**Selected text**
Lamor Corporation Plc (“Lamor”) announces written procedure for its outstanding EUR 25,000,000 senior secured green fixed rate notes due August 2026 (ISIN: FI4000556154) (the “Notes”) to solicit consents to amend the terms and conditions of the Notes (the “Proposal”) including, among others, the extension of the final maturity date of the Notes until 24 August 2028, a step-up of the redemption price of the Notes at certain intervals, incorporation of certain new undertakings concerning equity raise and Lamor Recycling Oy, incorporation of a minimum liquidity maintenance covenant and certain other amendments relating to the permission of the Bank Financing (as defined below).
 
Lamor announced earlier today that it has initiated a programme with the aim of achieving a comprehensive reorganisation of its current debt financing. The measures described above are part of the reorganisation programme which also consists of the following measures:
 
(i) refinancing of its and Lamor Recycling Oy’s existing bank loans and guarantee facilities in the amount of approximately EUR 60,000,000 and provision of additional funding in the amount of approximately EUR 15,000,000 to finance the remaining investments and working capital needs related to the ramp-up of its plastic recycling facility and certain working capital requirements of Lamor Recycling Oy (the “Bank Financing”) which Lamor has been negotiating with certain Nordic banks and a Nordic financial institution. As of the time of this announcement, Lamor has received (i) a credit-approved financing confirmation from two Nordic banks as lenders concerning provision of certain loan and guarantee facilities for the implementation of the Bank Financing and (ii) a credit-approved offer from a Nordic financial institution concerning the provision of certain guarantees for the benefit of the Nordic banks as lenders concerning the Bank Financing; and

 

(ii) an equity raise in the aggregate amount of at least EUR 5,000,000 (gross) by way of a share issue by Lamor Corporation Plc which it would undertake to complete by 15 December 2026 as a condition subsequent for the Bank Financing and the Proposal.

**Required work**
a. In the Lamor announcement, to what date would the final maturity of the Notes be extended?
b. Write out the part of the Lamor announcement that opens with "(ii) an equity raise" and closes with "and the Proposal.", word for word.
The lines after the announcement aren't needed for anything here.

**Information shown**
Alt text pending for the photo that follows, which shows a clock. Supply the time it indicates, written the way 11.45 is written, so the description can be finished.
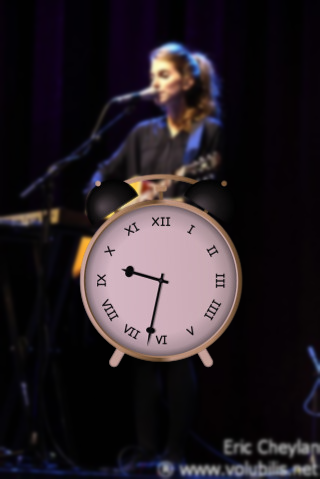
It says 9.32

**Full solutions**
a. 24 August 2028

b.
(ii) an equity raise in the aggregate amount of at least EUR 5,000,000 (gross) by way of a share issue by Lamor Corporation Plc which it would undertake to complete by 15 December 2026 as a condition subsequent for the Bank Financing and the Proposal.